How to complete this task: Reproduce the passage of the btrfs checksumming text starting with "Default, best backward" and going on through "(64 bits digest)".

Given passage:
Checksumming

Data and metadata are checksummed by default. The checksum is calculated before writing and verified after reading the blocks from devices. The whole metadata block has an inline checksum stored in the b-tree node header. Each data block has a detached checksum stored in the checksum tree.

Note

Since a data checksum is calculated just before submitting to the block device, btrfs has a strong requirement that the corresponding data block must not be modified until the writeback is finished.

This requirement is met for a buffered write as btrfs has the full control on its page cache, but a direct write (O_DIRECT) bypasses page cache, and btrfs can not control the direct IO buffer (as it can be in user space memory). Thus it’s possible that a user space program modifies its direct write buffer before the buffer is fully written back, and this can lead to a data checksum mismatch.

To avoid this, kernel starting with version 6.14 will force a direct write to fall back to buffered, if the inode requires a data checksum. This will bring a small performance penalty. If you require true zero-copy direct writes, then set the NODATASUM flag for the inode and make sure the direct IO buffer is fully aligned to block size.

There are several checksum algorithms supported. The default and backward compatible algorithm is crc32c. Since kernel 5.5 there are three more with different characteristics and trade-offs regarding speed and strength. The following list may help you to decide which one to select.

CRC32C (32 bits digest)

Default, best backward compatibility. Very fast, modern CPUs have instruction-level support, not collision-resistant but still good error detection capabilities.

XXHASH (64 bits digest)

Can be used as CRC32C successor. Very fast, optimized for modern CPUs utilizing instruction pipelining, good collision resistance and error detection.

SHA256 (256 bits digest)

Cryptographic-strength hash. Relatively slow but with possible CPU instruction acceleration or specialized hardware cards. FIPS certified and in wide use.

BLAKE2b (256 bits digest)

Cryptographic-strength hash. Relatively fast, with possible CPU acceleration using SIMD extensions. Not standardized but based on BLAKE which was a SHA3 finalist, in wide use. The algorithm used is BLAKE2b-256 that’s optimized for 64-bit platforms.

The digest size affects overall size of data block checksums stored in the filesystem. The metadata blocks have a fixed area up to 256 bits (32 bytes), so there’s no increase. Each data block has a separate checksum stored, with additional overhead of the b-tree leaves.

Approximate relative performance of the algorithms, measured against CRC32C using implementations on a 11th gen 3.6GHz intel CPU:

Digest

Cycles/4KiB

Ratio

Implementation

CRC32C

470

1.00

CPU instruction, PCL combination

XXHASH

870

1.9

reference impl.

SHA256

7600

16

libgcrypt

SHA256

8500

18

openssl

SHA256

8700

18

botan

SHA256

32000

68

builtin, CPU instruction

SHA256

37000

78

libsodium

SHA256

78000

166

builtin, reference impl.

BLAKE2b

10000

21

builtin/AVX2

BLAKE2b

10900

23

libgcrypt

BLAKE2b

13500

29

builtin/SSE41

BLAKE2b

13700

29

libsodium

BLAKE2b

14100

30

openssl

BLAKE2b

14500

31

kcapi

BLAKE2b

14500

34

builtin, reference impl.

Many kernels are configured with SHA256 as built-in and not as a module. Up to kernel v6.15 the accelerated versions are however provided by the modules and must be loaded explicitly (modprobe sha256) before mounting the filesystem to make use of them. You can check in /sys/fs/btrfs/FSID/checksum which one is used. If you see sha256-generic, then you may want to unmount and mount the filesystem again. Changing that on a mounted filesystem is not possible.

Since kernel v6.16 the accelerated implementation is always used if available.

Check the file /proc/crypto, when the implementation is built-in, you’d find:

name         : sha256
driver       : sha256-generic
module       : kernel
priority     : 100
...

While accelerated implementation is e.g.:

name         : sha256
driver       : sha256-avx2
module       : sha256_ssse3
priority     : 170
...

Dataset excerpts:
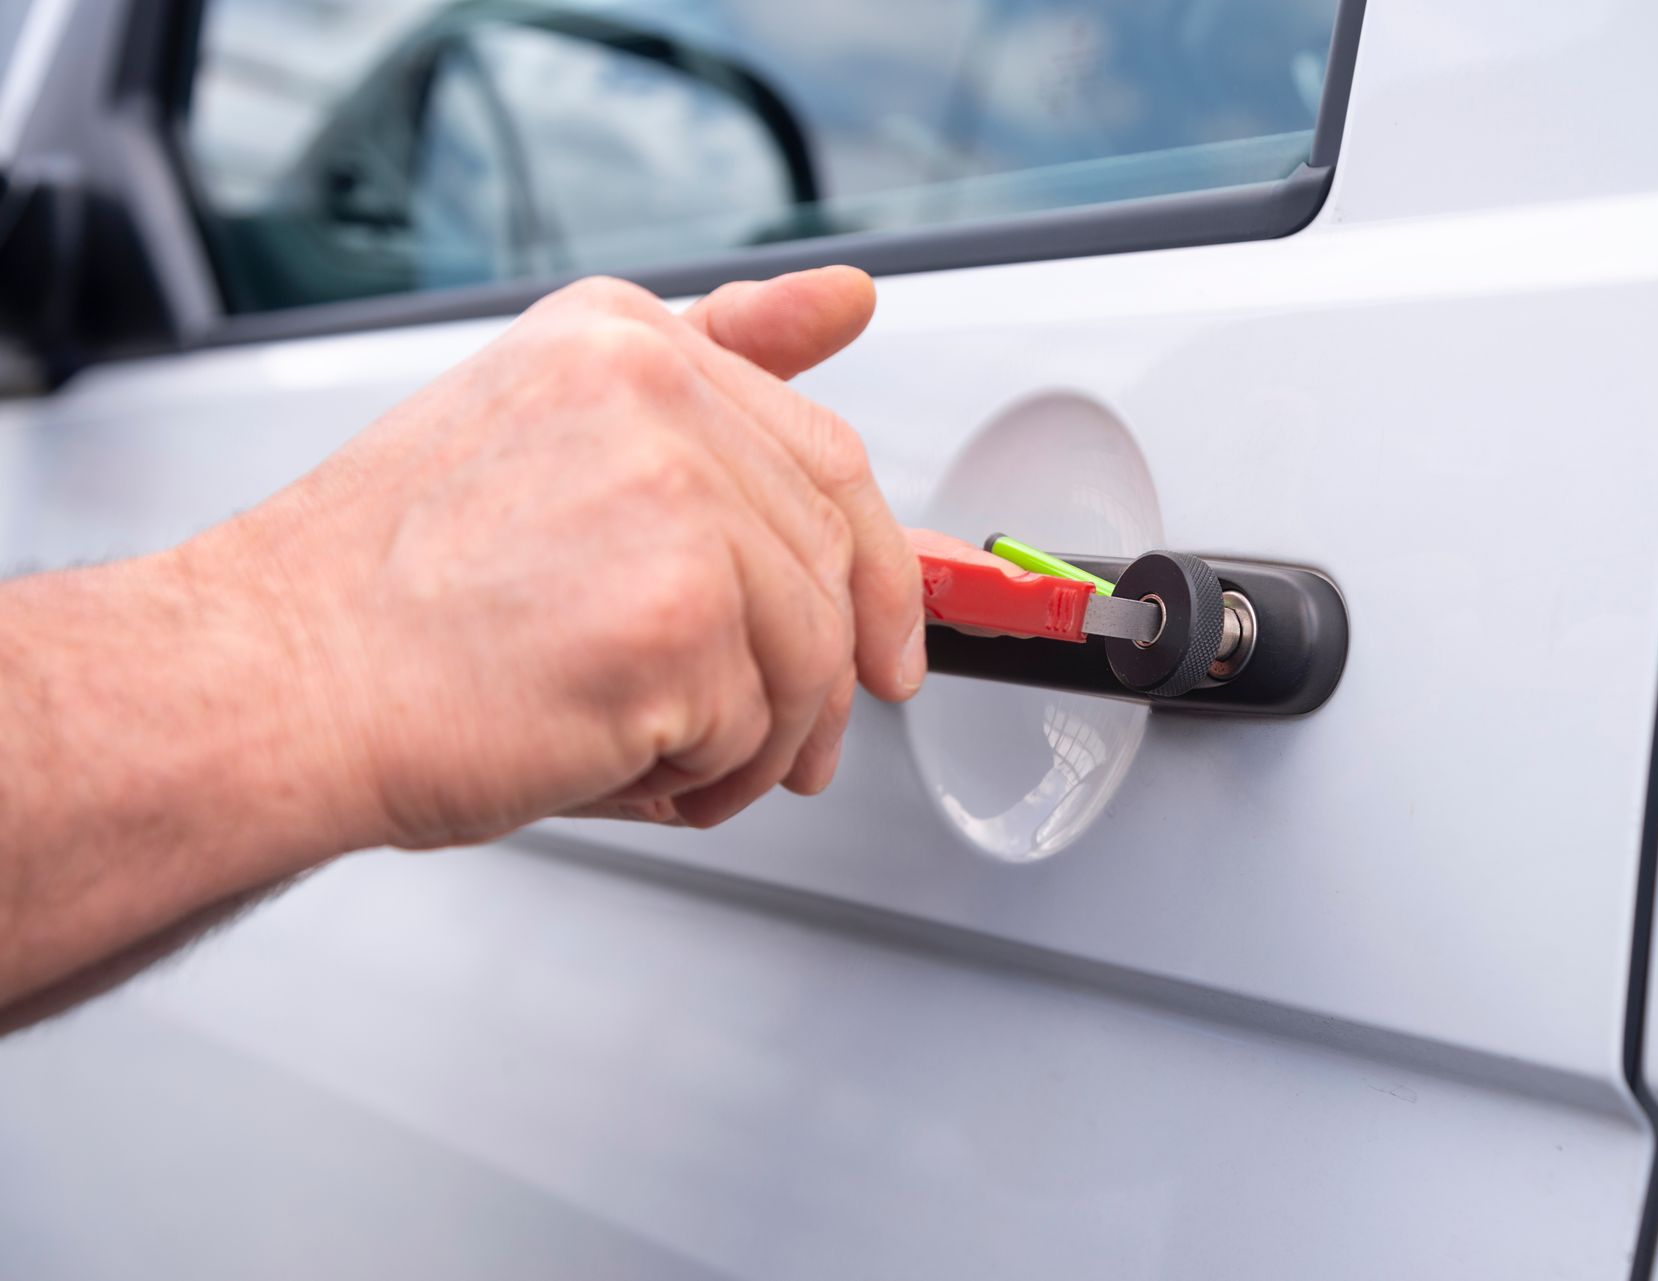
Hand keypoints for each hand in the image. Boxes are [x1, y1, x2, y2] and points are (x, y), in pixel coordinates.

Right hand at [191, 268, 923, 846]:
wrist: (265, 684)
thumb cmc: (380, 588)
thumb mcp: (543, 425)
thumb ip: (711, 362)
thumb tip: (849, 301)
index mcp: (622, 341)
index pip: (822, 447)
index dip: (875, 557)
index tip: (891, 622)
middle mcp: (653, 395)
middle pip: (833, 560)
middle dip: (822, 673)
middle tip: (793, 740)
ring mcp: (670, 501)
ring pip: (810, 652)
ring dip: (758, 738)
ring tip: (664, 760)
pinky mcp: (675, 620)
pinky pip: (760, 727)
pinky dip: (706, 779)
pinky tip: (619, 767)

Response to this exercise:
Default, best backward compatibility. Very fast, modern CPUs have instruction-level support, not collision-resistant but still good error detection capabilities.

XXHASH (64 bits digest)